→ Request
Copy out all the text in the records below, line for line and unchanged, leaving out the pictures.

------------------------------------------------

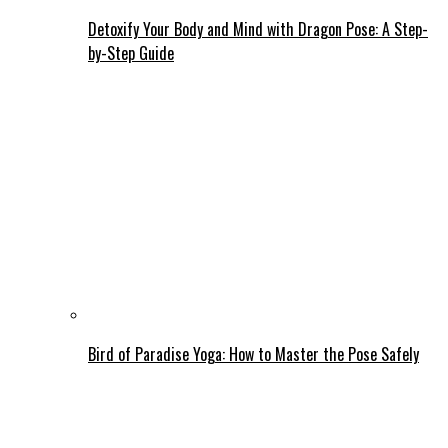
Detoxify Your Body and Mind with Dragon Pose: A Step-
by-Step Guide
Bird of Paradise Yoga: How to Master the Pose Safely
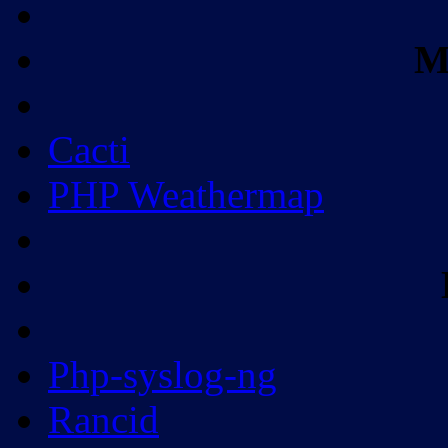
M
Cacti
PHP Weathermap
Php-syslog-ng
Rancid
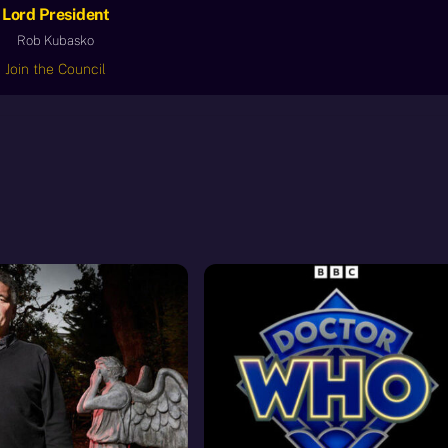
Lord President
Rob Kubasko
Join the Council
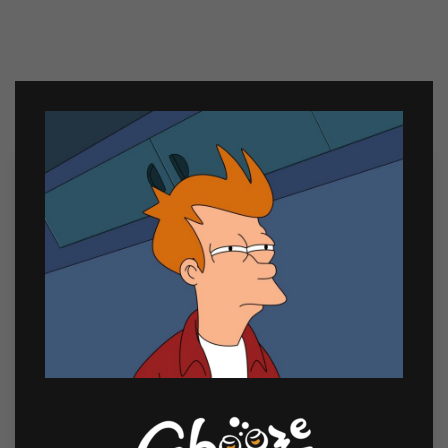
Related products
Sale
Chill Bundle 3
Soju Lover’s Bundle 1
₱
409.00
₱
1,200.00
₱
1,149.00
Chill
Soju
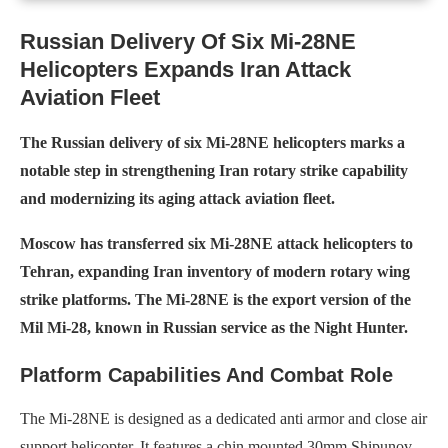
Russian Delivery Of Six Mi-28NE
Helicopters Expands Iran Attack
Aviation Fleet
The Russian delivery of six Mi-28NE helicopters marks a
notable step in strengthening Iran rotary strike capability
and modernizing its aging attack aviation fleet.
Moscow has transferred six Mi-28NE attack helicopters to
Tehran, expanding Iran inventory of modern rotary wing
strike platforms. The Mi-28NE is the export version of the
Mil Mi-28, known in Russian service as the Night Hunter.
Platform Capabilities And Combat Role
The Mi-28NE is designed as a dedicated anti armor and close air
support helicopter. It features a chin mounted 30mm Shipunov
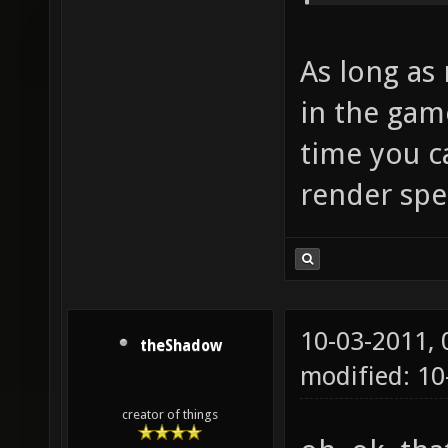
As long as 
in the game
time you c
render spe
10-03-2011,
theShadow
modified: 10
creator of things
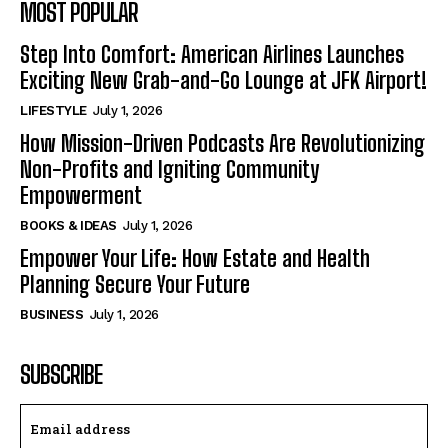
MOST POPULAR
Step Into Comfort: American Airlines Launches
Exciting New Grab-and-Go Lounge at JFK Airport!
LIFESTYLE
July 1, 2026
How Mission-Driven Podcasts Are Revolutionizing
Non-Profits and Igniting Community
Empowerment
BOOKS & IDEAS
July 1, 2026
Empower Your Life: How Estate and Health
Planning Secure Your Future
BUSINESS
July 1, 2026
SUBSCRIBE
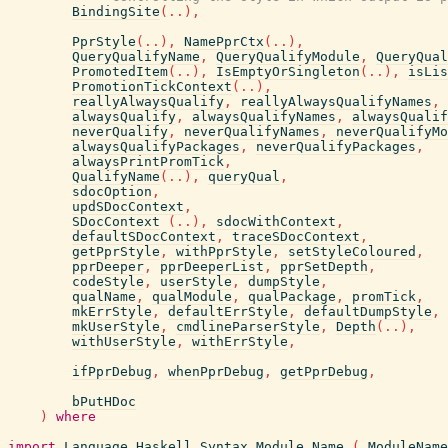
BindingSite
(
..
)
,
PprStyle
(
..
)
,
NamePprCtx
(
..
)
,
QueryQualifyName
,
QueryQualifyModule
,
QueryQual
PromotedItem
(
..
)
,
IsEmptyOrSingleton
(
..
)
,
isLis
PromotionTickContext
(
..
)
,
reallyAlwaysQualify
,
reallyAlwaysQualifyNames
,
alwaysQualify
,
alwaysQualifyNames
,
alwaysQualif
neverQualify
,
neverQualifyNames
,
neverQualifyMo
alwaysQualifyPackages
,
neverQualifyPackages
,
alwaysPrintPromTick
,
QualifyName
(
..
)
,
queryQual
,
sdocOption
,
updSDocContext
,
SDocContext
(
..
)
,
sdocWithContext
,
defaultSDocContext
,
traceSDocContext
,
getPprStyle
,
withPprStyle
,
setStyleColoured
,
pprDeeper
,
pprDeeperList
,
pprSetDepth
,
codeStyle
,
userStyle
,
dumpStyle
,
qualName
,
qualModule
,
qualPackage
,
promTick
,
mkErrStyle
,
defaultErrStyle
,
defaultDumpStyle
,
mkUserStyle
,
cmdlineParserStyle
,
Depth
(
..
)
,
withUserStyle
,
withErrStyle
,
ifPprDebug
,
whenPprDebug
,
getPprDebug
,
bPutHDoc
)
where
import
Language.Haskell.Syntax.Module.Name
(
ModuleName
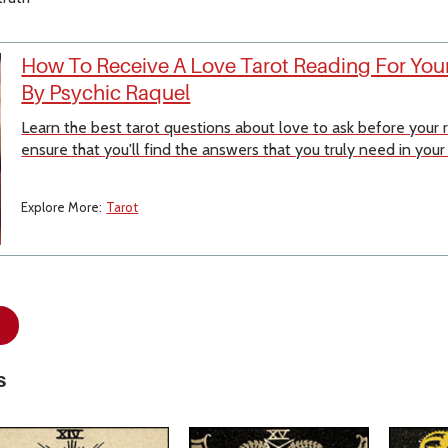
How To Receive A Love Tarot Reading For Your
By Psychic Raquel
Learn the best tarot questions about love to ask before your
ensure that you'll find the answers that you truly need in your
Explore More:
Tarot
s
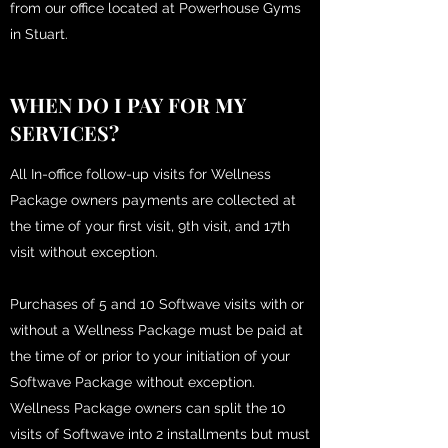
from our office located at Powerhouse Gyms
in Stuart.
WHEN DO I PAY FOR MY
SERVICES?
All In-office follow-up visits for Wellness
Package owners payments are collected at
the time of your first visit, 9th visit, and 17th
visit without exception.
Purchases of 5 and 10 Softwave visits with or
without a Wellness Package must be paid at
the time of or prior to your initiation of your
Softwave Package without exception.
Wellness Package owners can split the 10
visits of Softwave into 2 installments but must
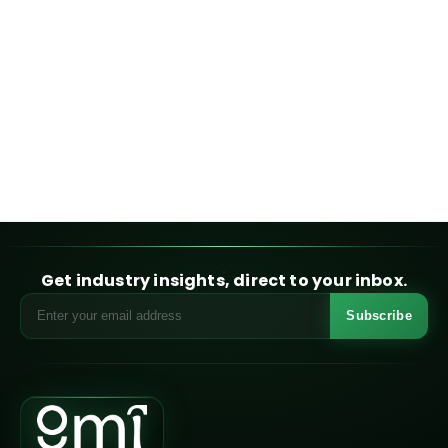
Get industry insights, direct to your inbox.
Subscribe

------------------------------------------------

→ Task output
Detoxify Your Body and Mind with Dragon Pose: A Step-
by-Step Guide
Bird of Paradise Yoga: How to Master the Pose Safely
M
Cacti
PHP Weathermap
Php-syslog-ng
Rancid
Lord President
Rob Kubasko
Join the Council
Related products
Sale
Chill Bundle 3
Soju Lover’s Bundle 1
₱
409.00
₱
1,200.00
₱
1,149.00
Chill
Soju
Russian Delivery Of Six Mi-28NE
Helicopters Expands Iran Attack
Aviation Fleet
The Russian delivery of six Mi-28NE helicopters marks a
notable step in strengthening Iran rotary strike capability
and modernizing its aging attack aviation fleet.
Moscow has transferred six Mi-28NE attack helicopters to
Tehran, expanding Iran inventory of modern rotary wing
strike platforms. The Mi-28NE is the export version of the
Mil Mi-28, known in Russian service as the Night Hunter.
Platform Capabilities And Combat Role
The Mi-28NE is designed as a dedicated anti armor and close air
support helicopter. It features a chin mounted 30mm Shipunov
As long as 
in the game
time you c
render spe
10-03-2011,
theShadow
modified: 10
creator of things
MOST POPULAR
Step Into Comfort: American Airlines Launches
Exciting New Grab-and-Go Lounge at JFK Airport!
LIFESTYLE
July 1, 2026
How Mission-Driven Podcasts Are Revolutionizing
Non-Profits and Igniting Community
Empowerment
BOOKS & IDEAS
July 1, 2026
Empower Your Life: How Estate and Health
Planning Secure Your Future
BUSINESS
July 1, 2026
SUBSCRIBE
BindingSite
(
..
)
,
PprStyle
(
..
)
,
NamePprCtx
(
..
)
,
QueryQualifyName
,
QueryQualifyModule
,
QueryQual
PromotedItem
(
..
)
,
IsEmptyOrSingleton
(
..
)
,
isLis
PromotionTickContext
(
..
)
,
reallyAlwaysQualify
,
reallyAlwaysQualifyNames
,
alwaysQualify
,
alwaysQualifyNames
,
alwaysQualif
neverQualify
,
neverQualifyNames
,
neverQualifyMo
alwaysQualifyPackages
,
neverQualifyPackages
,
alwaysPrintPromTick
,
QualifyName
(
..
)
,
queryQual
,
sdocOption
,
updSDocContext
,
SDocContext
(
..
)
,
sdocWithContext
,
defaultSDocContext
,
traceSDocContext
,
getPprStyle
,
withPprStyle
,
setStyleColoured
,
pprDeeper
,
pprDeeperList
,
pprSetDepth
,
codeStyle
,
userStyle
,
dumpStyle
,
qualName
,
qualModule
,
qualPackage
,
promTick
,
mkErrStyle
,
defaultErrStyle
,
defaultDumpStyle
,
mkUserStyle
,
cmdlineParserStyle
,
Depth
(
..
)
,
withUserStyle
,
withErrStyle
,
ifPprDebug
,
whenPprDebug
,
getPprDebug
,
bPutHDoc
)
where
import
Language.Haskell.Syntax.Module.Name
(
ModuleName
How To Receive A Love Tarot Reading For Your
By Psychic Raquel
Learn the best tarot questions about love to ask before your
ensure that you'll find the answers that you truly need in your
Explore More:
Tarot
s
from our office located at Powerhouse Gyms
in Stuart.
WHEN DO I PAY FOR MY
SERVICES?
All In-office follow-up visits for Wellness
Package owners payments are collected at
the time of your first visit, 9th visit, and 17th
visit without exception.
Purchases of 5 and 10 Softwave visits with or
without a Wellness Package must be paid at
the time of or prior to your initiation of your
Softwave Package without exception.
Wellness Package owners can split the 10
visits of Softwave into 2 installments but must
Get industry insights, direct to your inbox.
Subscribe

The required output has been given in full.